Instructions to follow: Convert the data below into a Markdown table with the columns "Row" and "Line text," numbering each row and placing one line per row. Leave out blank lines and the picture lines.

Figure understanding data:
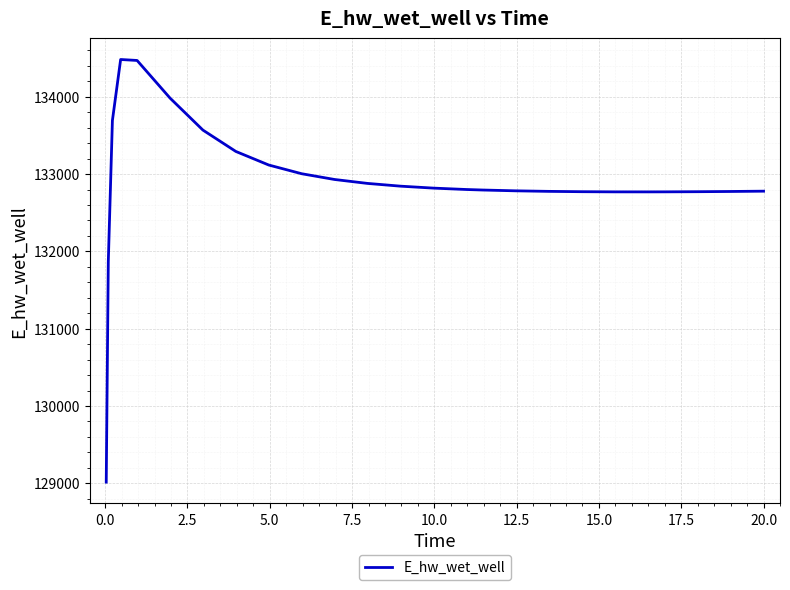

What is the greatest value displayed?

134481.7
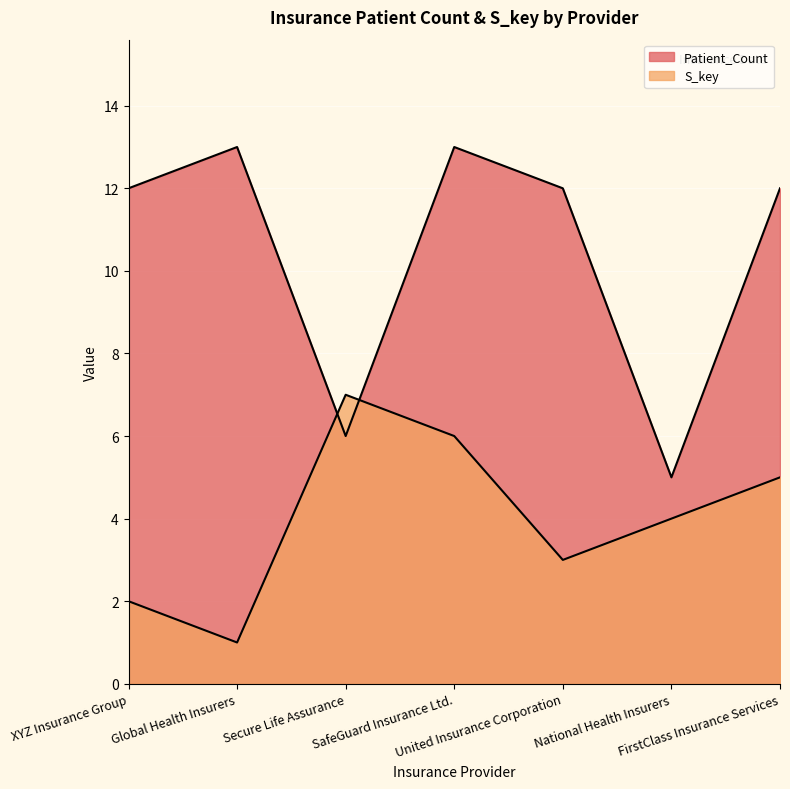

Read the Patient_Count value at United Insurance Corporation.

12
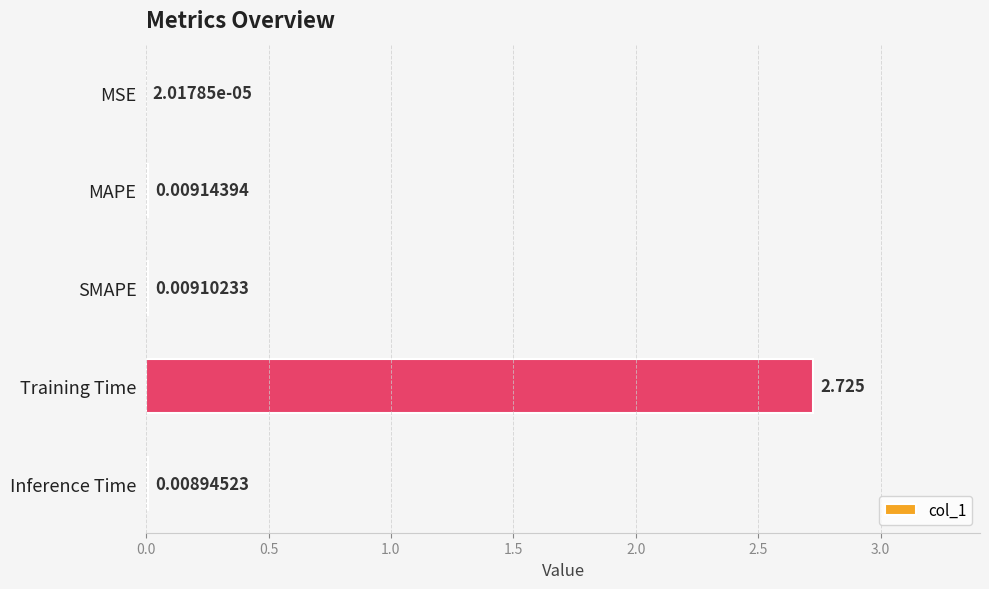

What is the average value?

0.6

Problem solution:
| Row | Line text |
|---|---|
| 1 | What is the greatest value displayed? |
| 2 | 134481.7 |
| 3 | Read the Patient_Count value at United Insurance Corporation. |
| 4 | 12 |
| 5 | What is the average value? |
| 6 | 0.6 |